Input equation in bisection method, C++

Ashir picture Ashir · Mar 20, 2013 · Viewed 7.3k times · Source

I have this code:

#include <iostream>
#include <cmath>
#include <stdlib.h>
using namespace std;
double f(double x);
double biseccion(double a, double b, double tolerancia, int maxiter);
int main()
{
    double a, b, raiz;
    double tolerancia=0.00000;
    int maxiter=25;
    cout << "Input begin of interval: ";
    cin >> a;
    cout << "Input end of interval: ";
    cin >> b;
    cout << "\n";
    cout << "  # de"<<"\n"<<"Iteration"<<"\t"<<"   A"<<"\t"<<"   B"<<"\t"<<"   C"<<"\t"<<"   f(c)"<<endl;
    raiz=biseccion(a,b,tolerancia,maxiter);
    cout << "\n";
    cout << "The root is: "<< raiz <<endl;
    return 0;
}

 double f(double x)
 {
        return x*x*x-x-2;
 }
 double biseccion(double a, double b, double tolerancia, int maxiter)
 {
        double c;
        int numiter=1;
        do
        {
            c=(a+b)/2;
            if(f(a)*f(c)<0)
            {
               b=c;
            }
            else
            {
               a=c;
            }
            cout<<"     "<<numiter<<"\t"<<"\t"<<a<<"\t"<<b<<"\t"<<c<<"\t"<<f(c)<<endl;
            numiter++;
         }
         while((abs(f(c))>tolerancia)&&(numiter<maxiter));
         return c;
}

Instead of writing "x*x*x-x-2" in my code, I want user to input it before asking for begin of interval. How can I do that?

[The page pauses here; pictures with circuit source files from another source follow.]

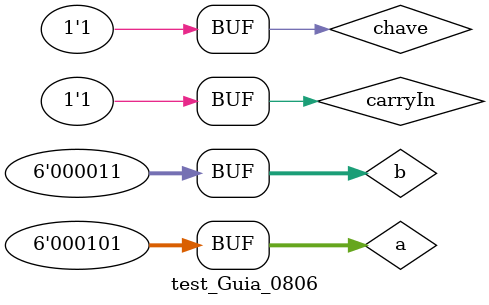
<source format=v>

module fullAdder ( output s1,
                   output s0,
                   input a,
                   input b,
                   input carryIn );

    wire w1, w2, w3;

    // descrever por portas e/ou modulos
    xor XOR1(w1, a, b);
    xor XOR2(s0, w1, carryIn);

    and AND1(w2, a, b);
    and AND2(w3, w1, carryIn);
    
    or  OR1(s1, w2, w3);
endmodule // fullAdder

// -------------------------
// Complemento de 1 
// -------------------------
module complemento1 (
    output [5:0] s,   // Saída com o complemento de 1
    input [5:0] cin,     
    input sel           // Seletor (0 = in, 1 = ~cin)
);
    assign s = sel ? ~cin : cin + 1;   //soma 1 para complemento de 2
endmodule

// -------------------------
// Somador Algebrico (Soma/Subtração)
// -------------------------
module somador_algebrico (
    output [5:0] s,   
    output carryOut,       
    input [5:0] a,         
    input [5:0] b,         
    input carryIn          // Selecao (0 = soma, 1 = subtracao)
);
    wire [5:0] b_comp;     // B apos complemento (se subtracao)
    wire c0, c1, c2, c3, c4;
    // Complemento de 1 condicionado pelo carryIn
    complemento1 comp1 (b_comp, b, carryIn);

    // Somadores completos para cada bit
    fullAdder FA0 (c0, s[0], a[0], b_comp[0], carryIn);
    fullAdder FA1 (c1, s[1], a[1], b_comp[1], c0);
    fullAdder FA2 (c2, s[2], a[2], b_comp[2], c1);
    fullAdder FA3 (c3, s[3], a[3], b_comp[3], c2);
    fullAdder FA4 (c4, s[4], a[4], b_comp[4], c3);
    fullAdder FA5 (carryOut, s[5], a[5], b_comp[5], c4);
endmodule

// -------------------------
// Comparador de Igualdade
// -------------------------
module comparador_igualdade (
    output equal,        
    input [5:0] a,       
    input [5:0] b        
);
    assign equal = (a == b);  // Verifica se A e B sao iguais
endmodule

// -------------------------
// Modulo para resultado
// -------------------------
module Guia_0806 (
    output [5:0] s,   
    output equal,         
    output not_equal,     
    input [5:0] a,        
    input [5:0] b,         
    input carryIn,        
    input chave            // chave para selecionar resultado (igualdade/desigualdade)
);
    wire [5:0] soma_sub;   // resultado da operação aritmetica
    wire igualdade;        // sinal de igualdade

    // somador algebrico
    somador_algebrico sa (soma_sub, carryOut , a, b, carryIn);

    // comparador de igualdade
    comparador_igualdade comp (igualdade, a, b);

    // Saida final com base na chave 
    assign s = chave ? {5'b00000, igualdade} : soma_sub;
    assign equal = igualdade;
    assign not_equal = ~igualdade;
endmodule

// -------------------------
// modulo de Teste
// -------------------------
module test_Guia_0806;
    // ------------------------- definir dados
    reg [5:0] a;
    reg [5:0] b;
    reg carryIn; //vai-um
    reg chave;  //seletor para igualdade/desigualdade
    wire [5:0] result;
    wire equal; //igualdade
    wire not_equal;  //desigualdade

    // Instancia do modulo principal
    Guia_0806 guia (result, equal, not_equal, a, b, carryIn, chave);

    // ------------------------- parte principal
    initial begin
    $display("Guia_0806 - Rayssa Mell de Souza Silva - 860210");
    $display("Test LU's");
    $monitor("a=%b, b=%b, carryIn=%b, chave=%b -> result=%b, equal=%b, not_equal=%b", a, b, carryIn, chave, result, equal, not_equal);

    // Casos de teste
    a = 6'b000101; b = 6'b000011; carryIn = 0; chave = 0;    // Soma
    #1 a = 6'b000101; b = 6'b000011; carryIn = 1; chave = 0;  // Subtracao
    #1 a = 6'b000101; b = 6'b000101; carryIn = 0; chave = 1; // Igualdade
    #1 a = 6'b000101; b = 6'b000011; carryIn = 1; chave = 1; // Desigualdade
    end
endmodule

/* Registro de Resultado:

Guia_0806 - Rayssa Mell de Souza Silva - 860210
Test LU's
a=000101, b=000011, carryIn=0, chave=0 -> result=001001, equal=0, not_equal=1
a=000101, b=000011, carryIn=1, chave=0 -> result=000010, equal=0, not_equal=1
a=000101, b=000101, carryIn=0, chave=1 -> result=000001, equal=1, not_equal=0
a=000101, b=000011, carryIn=1, chave=1 -> result=000000, equal=0, not_equal=1

*/
</source>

I try using a variable to store the "x*x*x-x-2", but none work.

Answer

Luis Tellez picture Luis Tellez · Mar 20, 2013

You need to parse the input, its probably not as easy as you are thinking but there are some libraries that can help you.

muparser.sourceforge.net/

code.google.com/p/expressionparser/

partow.net/programming/exprtk/index.html

here is also a solution in c# that might help you too.

Is there a string math evaluator in .NET?